_EXTRAIT DU DOCUMENT_.
Coulinette

Linette2021 a écrit :je ne savais pas qu'ils se basaient sur ce score pour décider du changement ou non de traitement. Ce score est utilisé uniquement au début du traitement ou sert-il de basse tout au long de la maladie?
L'idée, c'est de le mettre en route dès le début du traitement ; plus tard, il ne servirait plus à grand chose. Bon, évidemment, c'est beaaaaucoup plus compliqué que ça, tu penses bien

.
Le "score de Rio", c'est le résultat d'une étude menée par le Pr... Rio

(et ses confrères), à Barcelone. Il a mis en évidence une corrélation relativement forte, pour les jeunes diagnostiqués qui débutaient un traitement à l'interféron-bêta, entre un score élevé au bout d'un an de traitement, et une évolution ultérieure plus défavorable (et vice-versa) ; d'où on déduit, d'une façon qui me semble bien hâtive, que le traitement est inefficace (ou vice-versa) : j'ai
un peu été gavé de probas et stats quand j'étais à l'école, une des premières choses qu'on m'y avait enseignées était que la corrélation ne disait pas grand chose de la cause. D'autre part, ce n'est pas parce qu'un patient à qui tu administres tel ou tel traitement montre une évolution rapide, qu'un autre traitement aurait abouti sur lui à une évolution moins rapide : peut-être, peut-être pas, va savoir -- ce n'est en tout cas pas ce qu'on a mesuré qui permet de le savoir.
D'autres que Rio se sont ensuite essayés, le plus souvent avec un certain succès, à extrapoler les observations de Rio sur d'autres molécules, à commencer par l'acétate de glatiramère (Copaxone), mais aussi des trucs plus costauds comme le Fingolimod (Gilenya) et même le Natalizumab (Tysabri).
Par ailleurs, d'autres équipes se sont également essayées à établir leurs propres outils pronostiques, ce qui fait qu'à l'heure actuelle, il en existe quatre principaux :
1. le score de Rio,
2. le score modifié de Rio,
3. le MAGNIMS (Magnetic Resonance Imaging in Multiple Sclerosis),
4. le ROAD (Risk of Ambulatory Disability).
Tous ne mesurent initialement que l'efficacité d'un traitement sous IFN-β pendant la première année mais, comme pour le score de Rio, la porte est grande ouverte pour extrapoler à d'autres molécules. Par exemple, le MAGNIMS a, pour sa part, au moins été extrapolé sur le tériflunomide (Aubagio).

_SECTION DES DONNÉES_.
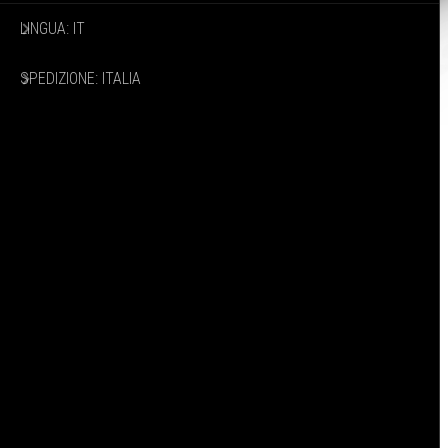
LINGUA: IT
SPEDIZIONE: ITALIA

_ÉNONCÉ DE L'EXERCICE_.
D'après l'extrait du document, dans quelle ville a été menée l'étude à l'origine du score de Rio ? Appuyez-vous uniquement sur l'extrait du document.

_RÉPONSE_.
À Barcelone.